As some of my friends here know, I had to sell my Monster last month for a number of valid reasons.
I don't miss the Monster, but I do miss riding.
However, now that I am bikeless for a few months, I thought I'd hash out publicly my thoughts about what this means to me as a rider and my development.
My last ride wasn't that good. I had rented a 2007 CBR 600RR to see what it would be like to finally ride a sportbike. The Saturday evening I picked it up was blissful... so easy to ride, so easy to ride well, so forgiving, so comfortable on the highway. I really enjoyed it. I "got it" shall we say, "got" why people ride sportbikes. A sportbike is SO my next bike. I already posted yesterday as to why:
http://ducatimonsterforum.org/index.php?topic=9406.msg158708#msg158708The Sunday ride (which was the NYMMC forum's first formal get-together of the year) had a post-meet ride of 12 people - at least 5 more than usual for my friends and I (we all have the same avatars) - and it wasn't fun for me. I wasn't able to keep up on any stint, I had a headache, I had thoughts of what would happen to my deposit if I crashed the bike, and I kept having bad thoughts - both about riding and about my life in general. My head was not in the game 100%, and thus I had a lot of fear, which in turn affected my ability to focus on riding.
Let me address my description of "keeping up." I keep up where I can, but my crew will wait for anyone at the next turn. They have to wait for me on a lot of turns, but if gives them the break they need for the next 20 mile twisty bit. I feel ZERO pressure to keep up. I ride my own ride.
With the Monster, on average I rode at probably 65% of my skill level, and maybe 70% of the Monster's ability. On one or two rides, I may have come close to 80% of my skill and 80% of the Monster's ability. I know I need to do something drastically different in order to enhance my skills, because doing it on a ride is not the place - IMHO. I had a BIG crash in April - two weeks before I was to take the Lee Parks Total Control Class. No bike, no class (and no refunds...
) That crash took out a big chunk of confidence that I am still struggling to get back.
What I call my "newbie fear" then takes over.
When that fear sets it - I slow WAY down before every turn, especially blind turns even if I hold people back a bit. I know I have a major issue with turning because far too often I would imagine the crash if I messed it up, and imagined the absolute magnitude of the crash - EVEN AS I executed the turn properly.
I never really got comfortable leaning the Monster over. It was lack of both knowledge and trust in my abilities and the bikes abilities that hampered my development and created a sense of permanent fear whenever I rode. "Newbie fear."
I picked up riding 2 years ago, and now at 38, severely overweight, divorced and the father of two, my perspective on riding is different than many people's. I love to ride well, but with the limited schedule I got to ride this year, each ride was 1/2 warm up - 1/2 enjoyment. I would go 3 weeks without riding, then riding 400 miles on a Sunday. Most of those miles in the twisties. However, nothing consistent.

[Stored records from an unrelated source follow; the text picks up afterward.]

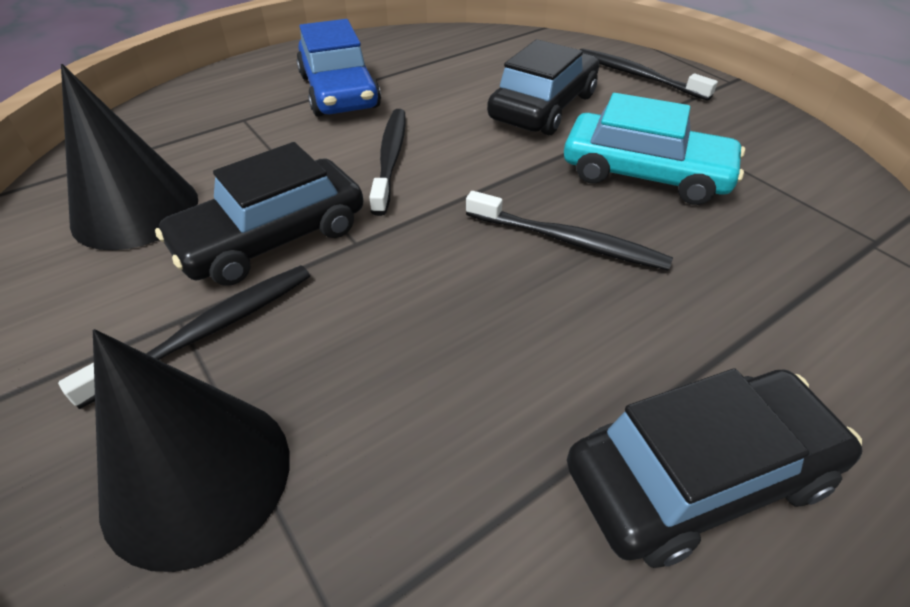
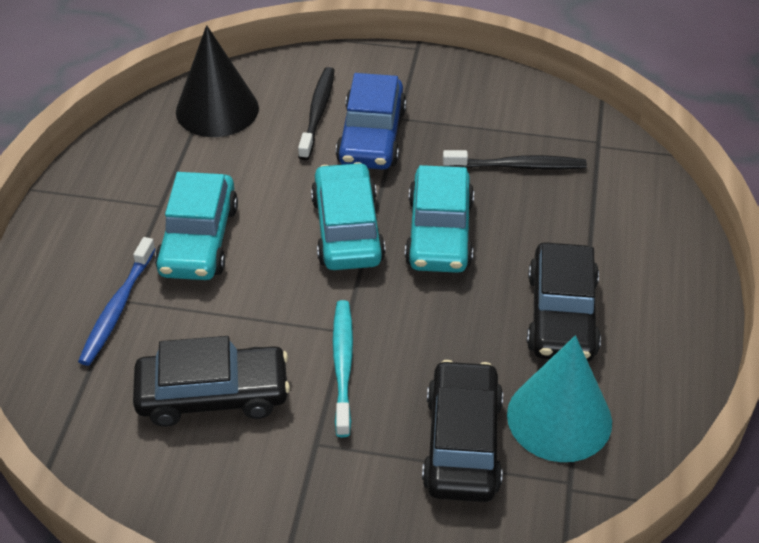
black cone: 2 -> 1
black toothbrush: 4 -> 2
blue toothbrush: 0 -> 1
turquoise car: 1 -> 3
turquoise cone: 0 -> 1
turquoise toothbrush: 0 -> 1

I got into this sport because it truly allowed me to relax. I had to focus on nothing else BUT riding, and the rest of my worries would go away. While my divorce has been final over a year, and it's been two years since I moved out of the house, I'm JUST beginning to become myself again.
I've told my Usual Suspect friends about my need to have my head in the game for a ride, and they have been insanely supportive of me and my issues. The perfect storm of my life hit this summer where I hit rock bottom physically (my weight), financially (thus the sale of the Monster) and emotionally (inability to clear my head on rides).
I'm taking this time to truly focus on getting some big changes in my life enacted. It's already started and I'm starting to see the results. (I won't say what they are as they're a bit too revealing even for this thread
). I have a plan of action, a checklist - if you will - of things I need to do for the rest of this year.
What's fascinating to me is this - Sunday the 10th was not fun for me as a rider and I was happy to be done with the ride. 36 hours later - I'm back on this forum, I'm back researching "the next bike" and telling the guys, from whom I rented the CBR, that I'd be back soon!
I NEED to do a track day. I NEED to do a Lee Parks class (or something similar).
When I focus on doing something well, I tend to get pretty damned good at it (my skills as a photographer, for example) but I never got the chance in the 18 months I owned the Monster, to really, truly, deeply focus on riding. I'm short-changing myself and my riding buddies by not becoming a better rider.
It feels a little silly posting on a motorcycle forum and not owning a bike, but I'll adapt.
Why did I post this?
Two reasons - 1 - Catharsis, 2 - Maybe someone else will read something that makes sense to them. Maybe their head isn't 100% in the sport. Maybe they want to take a break, too.
I hate when life gets in the way of my life.